EXERCISE MATERIALS:
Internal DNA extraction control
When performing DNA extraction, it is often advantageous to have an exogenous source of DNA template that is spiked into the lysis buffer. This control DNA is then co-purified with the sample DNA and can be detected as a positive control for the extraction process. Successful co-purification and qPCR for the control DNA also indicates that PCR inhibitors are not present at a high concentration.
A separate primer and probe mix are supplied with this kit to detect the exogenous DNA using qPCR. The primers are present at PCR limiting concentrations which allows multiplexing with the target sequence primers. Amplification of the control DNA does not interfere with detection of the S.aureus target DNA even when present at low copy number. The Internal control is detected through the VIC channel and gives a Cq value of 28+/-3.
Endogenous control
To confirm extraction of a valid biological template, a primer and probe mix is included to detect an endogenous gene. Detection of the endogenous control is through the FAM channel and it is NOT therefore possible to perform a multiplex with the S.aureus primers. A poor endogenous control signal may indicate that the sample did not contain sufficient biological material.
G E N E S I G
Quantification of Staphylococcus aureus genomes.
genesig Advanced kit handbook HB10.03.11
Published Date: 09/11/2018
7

INSTRUCTIONS FOR THE TASK: The required result is an exact repetition of the lines from the one containing "genesig Advanced kit handbook HB10.03.11" through the last line of the data.

EXPECTED ANSWER:
genesig Advanced kit handbook HB10.03.11
Published Date: 09/11/2018
7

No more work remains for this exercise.